> _What needs to be done_
All of the entries below must be copied out exactly.

> _Extracted data_
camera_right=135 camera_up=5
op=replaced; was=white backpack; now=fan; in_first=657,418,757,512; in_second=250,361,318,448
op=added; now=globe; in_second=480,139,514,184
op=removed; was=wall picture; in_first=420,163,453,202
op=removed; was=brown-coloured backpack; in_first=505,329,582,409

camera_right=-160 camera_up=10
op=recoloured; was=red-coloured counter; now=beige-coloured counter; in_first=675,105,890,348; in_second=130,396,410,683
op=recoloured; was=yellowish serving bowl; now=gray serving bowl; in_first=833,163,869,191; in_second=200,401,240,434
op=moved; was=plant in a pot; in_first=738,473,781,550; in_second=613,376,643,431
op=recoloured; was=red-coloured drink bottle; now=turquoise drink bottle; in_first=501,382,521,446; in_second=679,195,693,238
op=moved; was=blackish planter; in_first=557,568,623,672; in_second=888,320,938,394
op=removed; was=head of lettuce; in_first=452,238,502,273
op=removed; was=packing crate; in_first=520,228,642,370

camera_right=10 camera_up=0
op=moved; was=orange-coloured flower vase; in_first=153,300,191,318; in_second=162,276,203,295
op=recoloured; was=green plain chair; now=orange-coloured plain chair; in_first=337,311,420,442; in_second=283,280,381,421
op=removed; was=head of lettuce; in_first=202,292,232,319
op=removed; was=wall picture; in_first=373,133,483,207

> _Exercise solution_
camera_right=135 camera_up=5
op=replaced; was=white backpack; now=fan; in_first=657,418,757,512; in_second=250,361,318,448
op=added; now=globe; in_second=480,139,514,184
op=removed; was=wall picture; in_first=420,163,453,202
op=removed; was=brown-coloured backpack; in_first=505,329,582,409

camera_right=-160 camera_up=10
op=recoloured; was=red-coloured counter; now=beige-coloured counter; in_first=675,105,890,348; in_second=130,396,410,683
op=recoloured; was=yellowish serving bowl; now=gray serving bowl; in_first=833,163,869,191; in_second=200,401,240,434
op=moved; was=plant in a pot; in_first=738,473,781,550; in_second=613,376,643,431
op=recoloured; was=red-coloured drink bottle; now=turquoise drink bottle; in_first=501,382,521,446; in_second=679,195,693,238
op=moved; was=blackish planter; in_first=557,568,623,672; in_second=888,320,938,394
op=removed; was=head of lettuce; in_first=452,238,502,273
op=removed; was=packing crate; in_first=520,228,642,370

camera_right=10 camera_up=0
op=moved; was=orange-coloured flower vase; in_first=153,300,191,318; in_second=162,276,203,295
op=recoloured; was=green plain chair; now=orange-coloured plain chair; in_first=337,311,420,442; in_second=283,280,381,421
op=removed; was=head of lettuce; in_first=202,292,232,319
op=removed; was=wall picture; in_first=373,133,483,207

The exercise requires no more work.